Caso da mulher negra escravizada que voltou para casa dos patrões mostra julgamentos cruéis sobre a vítima
Muita gente se chocou com fato da senhora ter “escolhido” voltar para casa de onde foi resgatada, mas será que ela conhece outra realidade?
Para quem não sabe dessa triste história, Sônia Maria de Jesus foi mantida, segundo investigações da polícia federal, em situação análoga à escravidão domestica por quase 40 anos. Seu algoz é um desembargador do Tribunal de Justiça de Santa Catarina chamado Jorge Luiz Borba.

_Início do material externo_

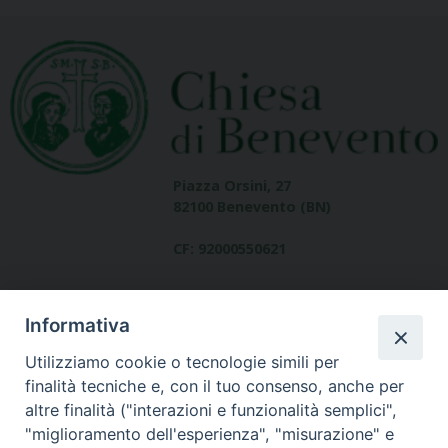
Piazza Orsini, 27
82100 Benevento (BN)
CF: 92000550621
Informativa
Utilizziamo cookie o tecnologie simili per
finalità tecniche e, con il tuo consenso, anche per
altre finalità ("interazioni e funzionalità semplici",
Dove siamo
"miglioramento dell'esperienza", "misurazione" e
contatti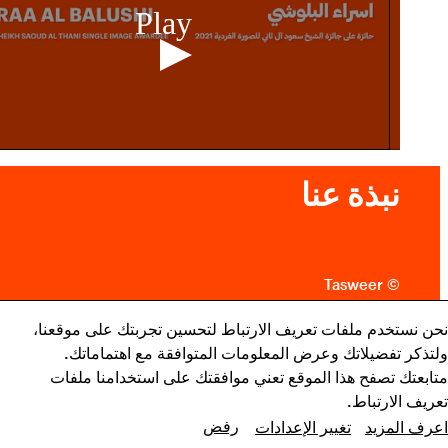
Play
نبذة عنا
متاحف قطر على الخريطة
© Tasweer
استكشف متاحفنا، ومعارضنا، ومساحاتنا الإبداعية، المنتشرة
نحن نستخدم ملفات تعريف الارتباط لتحسين تجربتك على موقعنا،
بيان الخصوصية وشروط الاستخدام
في كافة أنحاء قطر، وتعرف على كل جديد. خطط لزيارتك
ولتذكر تفضيلاتك وعرض المعلومات المتوافقة مع اهتماماتك.
الآن أو ابحث عن أحد المرافق أو المواقع على الخريطة.
سياسة ملفات تعريف الارتباط
متابعتك تصفح هذا الموقع تعني موافقتك على استخدامنا ملفات
تعريف الارتباط.
المتاحف وصالات العرض والمراكز الإبداعية
إنستغرام
رفض
اعرف المزيد
تغيير الإعدادات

Dona Sônia é uma mulher negra e surda que foi libertada dessa situação em junho deste ano. Mas, agora, graças ao ministro do Supremo Tribunal Federal André Mendonça, o desembargador e a sua mulher, Ana Cristina Gayotto Borba, puderam levar a vítima de volta para sua casa. Foi permitido que ela voltasse à residência do casal.
“Não consta do processo e tampouco há notícia da existência de manifestações técnicas especializadas a respeito da capacidade intelectual da paciente (a empregada doméstica), no sentido de que a mesma seria privada de discernimento”, argumentou o ministro do Supremo. Em outro trecho da decisão, Mendonça disse ainda que não via na decisão do Superior Tribunal de Justiça “risco” à empregada, como apelou a Defensoria Pública.
Esse caso é bem semelhante a todos os outros de mulheres negras em situações análogas à escravização em ambiente doméstico. Os “patrões” negam as acusações, dizem que a vítima foi criada como filha, inclusive a ação que eles entraram foi para que ela fosse restituída ao seu convívio familiar. E aí, aqueles questionamentos sempre voltam. Considerada uma filha, terá direito a herança? Considerada uma filha, mas teve os mesmos acessos dos filhos biológicos? Considerada uma filha, mas os outros filhos também faziam trabalhos domésticos? Considerada uma filha, mas os afetos trocados eram de fato de pai e mãe? Considerada uma filha, mas a mãe biologica da Sônia morreu sem reecontrar a filha?
São muitas questões, mas que, na verdade, nem são o foco do que me motivou a falar sobre essa situação. Muita gente nas redes sociais ficou chocada com o fato da senhora ter “escolhido” voltar para a casa de onde ela foi resgatada, porém poucos desses se fazem as perguntas que realmente deveriam ser feitas. Como ela iria se sustentar após 40 anos nessas condições? Quem iria acolhê-la fora ONGs ou abrigos? Confirmando a situação análoga à escravidão, será que essa senhora está sofrendo da Síndrome de Estocolmo? Qual a dependência emocional que essa senhora tem por essa família? Será que ela conhece outras formas de amor e relações?
Esse caso me fez refletir também sobre como, logo após a abolição, alguns ex-escravizados podem ter ficado sem rumo. É triste pensar isso, mas apesar de toda miséria da escravidão africana, os escravizados tinham onde dormir, comer e morar e, após a abolição, eles perderam tudo isso. Não houve reforma agrária, não houve subsídios do Estado para que essas pessoas fossem inseridas na sociedade, não houve um movimento para que pessoas negras se tornassem cidadãs. Muito pelo contrário, o que ocorreu foi a criança de leis para que pessoas negras não pudessem ter terras, que não pudessem ir a colégios e ainda foi criada a lei da vadiagem, que foi um mecanismo para encarcerar pessoas negras e as mandarem para longe dos grandes centros.
O que estou tentando dizer é que, para quem não tem nada, o resto, às vezes, parece banquete. É muito fácil se espantar com a decisão da Dona Sônia sem nem sequer se colocar no lugar de uma pessoa que viveu a vida inteira naquela realidade, e que, possivelmente, não tem outra perspectiva senão aquela. Talvez se o Estado ao invés de autorizar o retorno da suposta vítima ao local do resgate, tivesse exigido que o casal investigado arcasse com todas as demandas da Dona Sônia, como dinheiro, saúde mental e física, moradia entre outras coisas que eles certamente fariam se fossem os filhos deles, as coisas tivessem tido outro rumo. Mas julgar a senhora que, talvez, não tenha conhecido outra vida senão a cercada por essas pessoas, é tentar colocar a culpa na própria vítima. Entrar na internet e ver comentários como “Foi escolha dela, da mulher. Ou pra você ela não tem capacidade cognitiva pra tomar decisões?” só mostra como algumas pessoas não têm empatia quando o corpo exposto é negro.